The first prescription medicine approved for the treatment of AIDS was the antiviral drug zidovudine (“AZT”). Originally developed for treating cancer, AZT slows replication of HIV but doesn’t specifically target the virus, doesn’t cure active AIDS, and can’t restore an AIDS patient’s immune system once destroyed. It also has many unwanted side effects, including nausea, insomnia, severe headaches, muscle pain, and reduction in white blood cells. Suppression of the growth of bone-marrow cells results in a lack of red blood cells, producing anemia, and in a lack of white blood cells, increasing susceptibility to infection. Liver damage has also been documented. As many as half of all AIDS patients can’t take AZT because of these side effects; and cost of the drug is prohibitive, run­ning around $7,000 or $8,000 per patient per year.

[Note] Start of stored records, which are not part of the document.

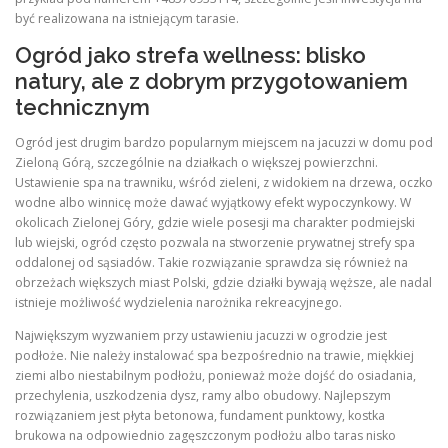
być realizowana na istniejącym tarasie.
Ogród jako strefa wellness: blisko
natury, ale z dobrym przygotowaniem
technicznym
Ogród jest drugim bardzo popularnym miejscem na jacuzzi w domu pod
Zieloną Górą, szczególnie na działkach o większej powierzchni.
Ustawienie spa na trawniku, wśród zieleni, z widokiem na drzewa, oczko
wodne albo winnicę może dawać wyjątkowy efekt wypoczynkowy. W
okolicach Zielonej Góry, gdzie wiele posesji ma charakter podmiejski
lub wiejski, ogród często pozwala na stworzenie prywatnej strefy spa
oddalonej od sąsiadów. Takie rozwiązanie sprawdza się również na
obrzeżach większych miast Polski, gdzie działki bywają węższe, ale nadal
istnieje możliwość wydzielenia narożnika rekreacyjnego.
Największym wyzwaniem przy ustawieniu jacuzzi w ogrodzie jest
podłoże. Nie należy instalować spa bezpośrednio na trawie, miękkiej
ziemi albo niestabilnym podłożu, ponieważ może dojść do osiadania,
przechylenia, uszkodzenia dysz, ramy albo obudowy. Najlepszym
rozwiązaniem jest płyta betonowa, fundament punktowy, kostka
brukowa na odpowiednio zagęszczonym podłożu albo taras nisko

AZT has also been used preventatively, since it seems to delay the development of AIDS in people who have the virus but have no symp­toms—a category believed to include several hundred thousand Americans. The problem with using the drug preventatively is that HIV progressively develops a resistance to it. If people who are well take it for several years, it may be of no use to them once they begin to get ill; and they will have had to undergo AZT’s side effects and risks in the mean­time. Risks include cancer; high doses of AZT have been linked to vagi­nal cancer in rats. For people who already have AIDS, this may be of small consequence, since their life expectancy is typically only a year or two after their first hospitalization. But for people who are infected with the virus but are asymptomatic, the ill effects of the disease may not be felt for years. Cancer could affect them before AIDS does. And under Dr. Duesberg’s theory, they might never even develop the disease.

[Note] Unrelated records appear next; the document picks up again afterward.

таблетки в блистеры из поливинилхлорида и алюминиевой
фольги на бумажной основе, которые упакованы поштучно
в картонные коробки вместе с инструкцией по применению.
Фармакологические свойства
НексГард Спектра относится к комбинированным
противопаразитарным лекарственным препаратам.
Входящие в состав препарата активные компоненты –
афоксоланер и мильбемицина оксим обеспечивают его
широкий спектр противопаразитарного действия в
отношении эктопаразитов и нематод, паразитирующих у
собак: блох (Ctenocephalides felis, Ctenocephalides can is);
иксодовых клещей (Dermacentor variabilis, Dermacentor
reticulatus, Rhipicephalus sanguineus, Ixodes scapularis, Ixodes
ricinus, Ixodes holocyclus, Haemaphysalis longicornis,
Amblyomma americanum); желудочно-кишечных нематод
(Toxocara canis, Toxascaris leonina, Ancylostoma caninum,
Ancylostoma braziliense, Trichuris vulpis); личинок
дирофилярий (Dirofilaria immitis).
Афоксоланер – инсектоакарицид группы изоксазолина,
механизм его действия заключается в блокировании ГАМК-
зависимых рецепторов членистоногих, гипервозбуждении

In December of 1995, the FDA approved Hoffman-LaRoche’s Saquinavir, the first of a new category of AIDS drug known as protease inhibitors. In March of 1996, two more protease inhibitors were approved, Merck’s Indinavir and Abbott’s Ritonavir. Protease inhibitors are report­ed to stop HIV from replicating and, in some cases, to substantially reduce the total viral load. But these drugs, too, can have serious side effects, although Indinavir seems to have the least; and the cumulative price tag is estimated at more than $40,000 for the drugs and another $20,000 to $40,000 for lab and doctor fees. In 1997, researchers reported that the drugs weren’t as effective as had been hoped, and that the AIDS virus seems to be becoming resistant to them.

A range of other drugs that kill HIV is also used to treat AIDS, including DDI (didanosine), pentamidine, ddC, d4T, and 3TC; but these drugs too can have serious side effects. Other drugs are used by AIDS patients to treat the opportunistic infections and malignancies resulting from their immune deficiency.

There is no vaccine effective against HIV and no drug that specifi­cally targets it. Development of an effective AIDS vaccine, if possible at all, is thought to be more than a decade away.